Karena pertimbangan itu, ujar Simon, sangat wajar jika Indonesia melayangkan gugatan ke tingkat hukum arbitrase internasional kalau Freeport ‘ngotot’. Sebab keberadaan Freeport selama ini telah mengeksploitasi kekayaan sumber daya alam Indonesia.

“Kalau begini bawa saja ini ke arbitrase, negara tidak usah takut. Dalam pasal 23 ayat 2 kerja sama antarpihak disebutkan jelas bahwa perusahaan akan tunduk dan melaksanakan peraturan perundang-undangan yang berlaku dari waktu ke waktu,” ujar Simon dalam diskusi di bilangan Cikini, Jakarta Pusat, Sabtu (21/11).
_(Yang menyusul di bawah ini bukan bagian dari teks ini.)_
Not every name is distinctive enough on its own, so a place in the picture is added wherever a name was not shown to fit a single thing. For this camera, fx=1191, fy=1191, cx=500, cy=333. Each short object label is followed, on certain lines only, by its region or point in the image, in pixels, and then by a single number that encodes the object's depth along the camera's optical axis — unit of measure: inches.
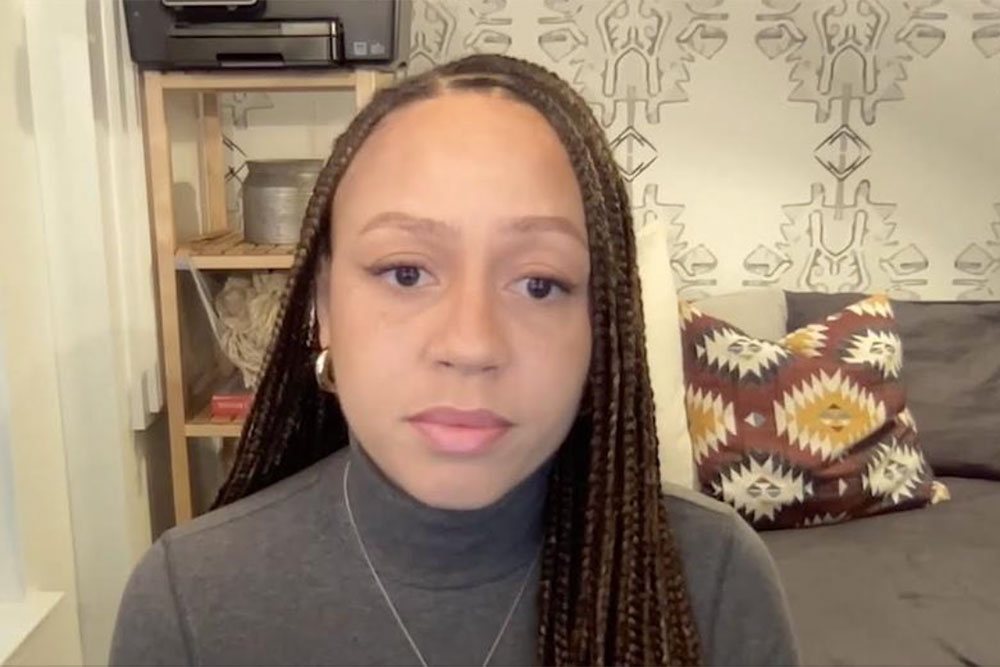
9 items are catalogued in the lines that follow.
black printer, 70.0
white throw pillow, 73.7
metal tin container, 78.6
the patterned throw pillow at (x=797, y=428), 74.7
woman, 31.4
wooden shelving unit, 73.6
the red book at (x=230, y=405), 80.0
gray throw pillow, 82.0
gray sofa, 60.7
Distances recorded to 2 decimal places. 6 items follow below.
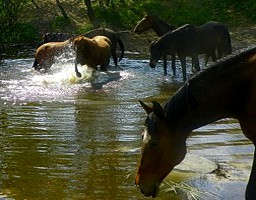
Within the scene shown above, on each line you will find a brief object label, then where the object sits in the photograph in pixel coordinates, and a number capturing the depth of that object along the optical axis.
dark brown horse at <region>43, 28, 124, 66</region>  17.95
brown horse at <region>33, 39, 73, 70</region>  16.05
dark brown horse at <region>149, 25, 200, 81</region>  15.05
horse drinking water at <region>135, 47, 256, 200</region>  4.45
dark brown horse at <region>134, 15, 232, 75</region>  15.42
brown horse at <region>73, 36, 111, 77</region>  14.96
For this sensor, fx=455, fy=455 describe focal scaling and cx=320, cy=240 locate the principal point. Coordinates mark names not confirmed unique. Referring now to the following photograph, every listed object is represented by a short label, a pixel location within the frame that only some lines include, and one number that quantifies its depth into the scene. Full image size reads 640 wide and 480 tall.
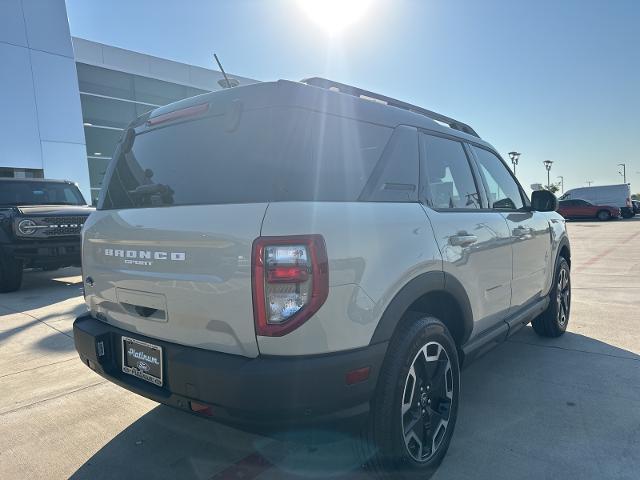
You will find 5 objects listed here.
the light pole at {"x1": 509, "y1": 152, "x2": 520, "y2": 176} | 38.72
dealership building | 15.73
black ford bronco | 6.89
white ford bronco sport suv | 1.78
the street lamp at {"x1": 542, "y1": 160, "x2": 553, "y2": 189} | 50.72
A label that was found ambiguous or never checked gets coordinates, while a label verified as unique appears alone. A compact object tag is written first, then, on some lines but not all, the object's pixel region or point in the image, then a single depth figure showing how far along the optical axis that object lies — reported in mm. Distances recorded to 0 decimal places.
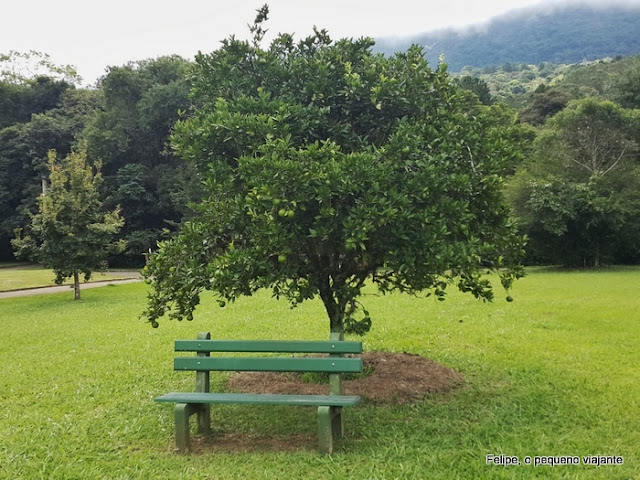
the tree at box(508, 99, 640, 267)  24547
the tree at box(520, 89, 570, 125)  44469
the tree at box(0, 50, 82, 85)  54934
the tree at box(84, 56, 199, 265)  41219
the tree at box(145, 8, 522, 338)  4562
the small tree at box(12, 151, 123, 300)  17781
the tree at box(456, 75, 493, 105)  48875
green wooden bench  4328
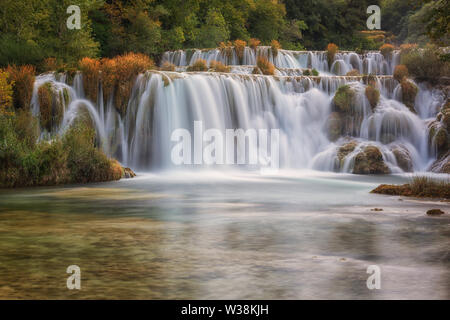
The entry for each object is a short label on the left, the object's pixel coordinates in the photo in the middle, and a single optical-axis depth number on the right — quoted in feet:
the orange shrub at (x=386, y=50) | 131.95
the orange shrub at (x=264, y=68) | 109.40
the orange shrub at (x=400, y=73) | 102.47
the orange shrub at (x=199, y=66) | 107.65
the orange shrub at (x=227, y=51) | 128.77
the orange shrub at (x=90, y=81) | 85.92
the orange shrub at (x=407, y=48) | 120.26
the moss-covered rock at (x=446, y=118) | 91.45
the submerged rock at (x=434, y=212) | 41.37
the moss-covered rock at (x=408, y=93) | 99.76
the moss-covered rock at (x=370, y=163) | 84.33
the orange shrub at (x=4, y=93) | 72.38
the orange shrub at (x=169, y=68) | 107.14
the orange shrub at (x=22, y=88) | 79.51
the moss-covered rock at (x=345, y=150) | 87.40
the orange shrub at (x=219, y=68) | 104.58
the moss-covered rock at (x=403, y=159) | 87.76
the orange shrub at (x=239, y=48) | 130.00
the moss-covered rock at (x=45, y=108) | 79.77
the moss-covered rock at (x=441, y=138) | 90.79
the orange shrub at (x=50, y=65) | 93.36
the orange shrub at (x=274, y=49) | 132.98
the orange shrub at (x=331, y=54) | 134.10
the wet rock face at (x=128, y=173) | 73.67
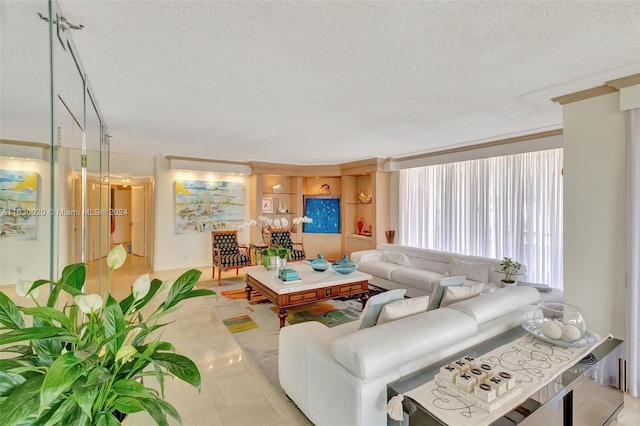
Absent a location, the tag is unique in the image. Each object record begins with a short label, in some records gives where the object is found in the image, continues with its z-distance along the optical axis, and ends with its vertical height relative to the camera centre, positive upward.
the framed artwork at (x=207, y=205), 6.61 +0.18
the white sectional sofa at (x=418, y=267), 4.37 -0.90
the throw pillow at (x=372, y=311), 2.12 -0.70
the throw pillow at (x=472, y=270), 4.35 -0.84
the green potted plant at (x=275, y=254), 4.40 -0.61
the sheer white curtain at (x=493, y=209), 4.25 +0.08
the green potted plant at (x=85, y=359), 0.68 -0.38
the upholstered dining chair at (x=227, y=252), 5.65 -0.81
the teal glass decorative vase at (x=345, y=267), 4.16 -0.76
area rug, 3.00 -1.39
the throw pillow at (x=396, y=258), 5.36 -0.83
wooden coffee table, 3.53 -0.94
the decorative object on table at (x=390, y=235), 6.75 -0.50
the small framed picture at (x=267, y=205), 7.73 +0.20
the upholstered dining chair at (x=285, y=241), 6.37 -0.63
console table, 1.40 -0.96
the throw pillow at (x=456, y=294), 2.44 -0.67
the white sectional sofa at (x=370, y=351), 1.62 -0.87
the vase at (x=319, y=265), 4.38 -0.77
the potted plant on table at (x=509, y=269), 3.95 -0.75
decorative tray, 1.91 -0.83
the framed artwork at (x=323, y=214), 7.88 -0.03
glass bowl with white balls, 1.93 -0.77
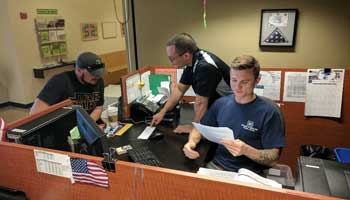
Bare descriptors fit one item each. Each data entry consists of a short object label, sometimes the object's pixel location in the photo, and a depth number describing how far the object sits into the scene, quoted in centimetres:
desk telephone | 245
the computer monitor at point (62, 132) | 108
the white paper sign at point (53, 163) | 94
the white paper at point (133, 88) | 244
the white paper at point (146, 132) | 209
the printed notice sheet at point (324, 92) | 256
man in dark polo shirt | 204
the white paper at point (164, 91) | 272
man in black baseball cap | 201
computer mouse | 206
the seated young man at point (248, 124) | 148
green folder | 279
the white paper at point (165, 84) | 279
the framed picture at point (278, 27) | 308
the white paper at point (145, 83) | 272
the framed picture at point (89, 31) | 575
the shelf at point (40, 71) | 482
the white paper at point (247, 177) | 86
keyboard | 163
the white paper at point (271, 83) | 272
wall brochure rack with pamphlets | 482
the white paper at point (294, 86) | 266
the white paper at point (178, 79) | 290
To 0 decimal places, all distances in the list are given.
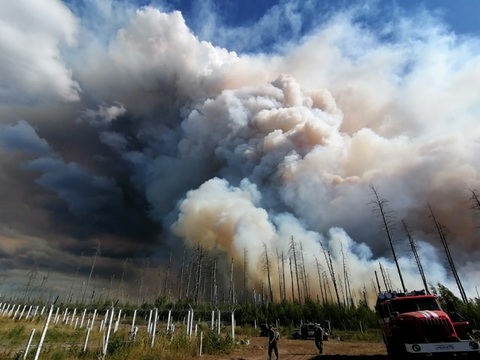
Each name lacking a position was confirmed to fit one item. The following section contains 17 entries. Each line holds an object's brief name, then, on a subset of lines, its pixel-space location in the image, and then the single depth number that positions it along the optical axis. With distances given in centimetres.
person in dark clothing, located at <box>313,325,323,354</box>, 2071
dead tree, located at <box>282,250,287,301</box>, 7376
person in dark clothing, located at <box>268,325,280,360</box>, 1710
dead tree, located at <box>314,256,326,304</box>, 7299
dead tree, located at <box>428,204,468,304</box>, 4267
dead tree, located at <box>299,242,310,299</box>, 7779
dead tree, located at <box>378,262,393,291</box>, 6906
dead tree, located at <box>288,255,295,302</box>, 7574
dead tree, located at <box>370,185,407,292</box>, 3959
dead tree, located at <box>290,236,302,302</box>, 7472
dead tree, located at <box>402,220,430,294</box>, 4615
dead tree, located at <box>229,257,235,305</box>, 7388
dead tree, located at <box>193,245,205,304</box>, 7266
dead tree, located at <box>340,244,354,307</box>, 6869
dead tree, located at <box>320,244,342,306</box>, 6506
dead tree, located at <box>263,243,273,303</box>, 7746
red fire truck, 1101
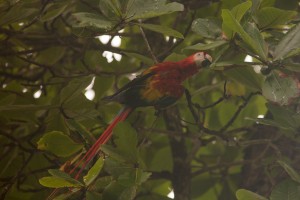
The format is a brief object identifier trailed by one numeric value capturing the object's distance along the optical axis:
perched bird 9.89
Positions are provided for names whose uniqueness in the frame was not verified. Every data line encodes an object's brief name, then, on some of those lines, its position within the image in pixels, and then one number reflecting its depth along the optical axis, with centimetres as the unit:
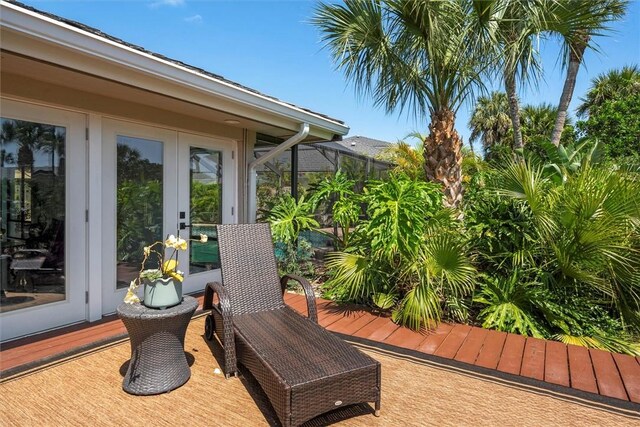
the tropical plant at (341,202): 588
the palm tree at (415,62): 527
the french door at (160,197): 473
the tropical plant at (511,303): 448
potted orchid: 301
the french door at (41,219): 387
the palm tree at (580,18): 490
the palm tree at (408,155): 1122
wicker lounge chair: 249
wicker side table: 291
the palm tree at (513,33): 491
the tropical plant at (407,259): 453
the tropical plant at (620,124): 1346
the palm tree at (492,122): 2477
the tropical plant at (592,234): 421
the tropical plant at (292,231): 605
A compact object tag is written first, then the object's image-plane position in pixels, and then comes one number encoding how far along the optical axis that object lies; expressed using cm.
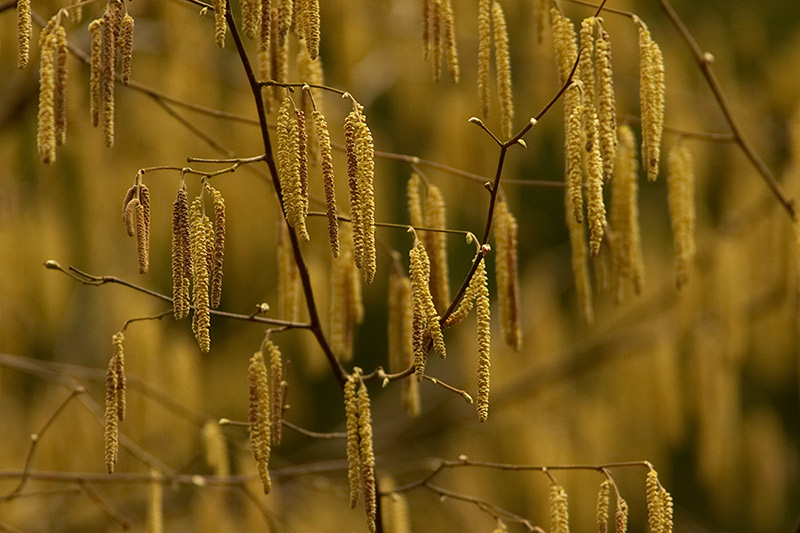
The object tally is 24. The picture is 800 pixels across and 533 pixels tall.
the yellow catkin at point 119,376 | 193
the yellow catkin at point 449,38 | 199
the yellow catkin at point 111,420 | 192
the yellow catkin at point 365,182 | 189
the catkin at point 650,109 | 196
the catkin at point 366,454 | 192
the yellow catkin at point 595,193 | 192
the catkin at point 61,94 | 192
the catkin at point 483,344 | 189
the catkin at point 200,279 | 189
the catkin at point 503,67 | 198
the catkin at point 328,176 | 188
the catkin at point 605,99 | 193
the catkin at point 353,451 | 192
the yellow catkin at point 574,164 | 193
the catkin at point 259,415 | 194
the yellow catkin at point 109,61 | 192
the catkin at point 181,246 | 189
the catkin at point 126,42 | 192
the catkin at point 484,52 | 198
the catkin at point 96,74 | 192
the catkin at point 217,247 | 190
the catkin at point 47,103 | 189
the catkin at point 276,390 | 196
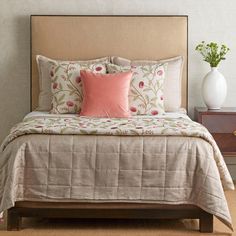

Lanjut Simon, Freeport wajib tunduk pada UU Minerba yang pada dasarnya mengharuskan setiap kerja sama investasi mengedepankan kepentingan nasional. Dan negara, ujar dia, lebih berhak mendapat penguasaan lebih banyak ketimbang perusahaan itu sendiri.

Dia menambahkan, seriap negara punya hak mendapatkan divestasi saham setidaknya 51 persen terhadap perusahaan asing manapun. Meski terkait Freeport ini Kementerian Keuangan kerap berdalih tidak punya modal untuk membeli saham Freeport.

Freeport sudah selayaknya tidak mendapat perlakuan khusus agar keadilan dapat ditegakkan. “Dan itu sudah dilaksanakan ke perusahaan-perusahaan asing termasuk Newmont,” tegas Simon.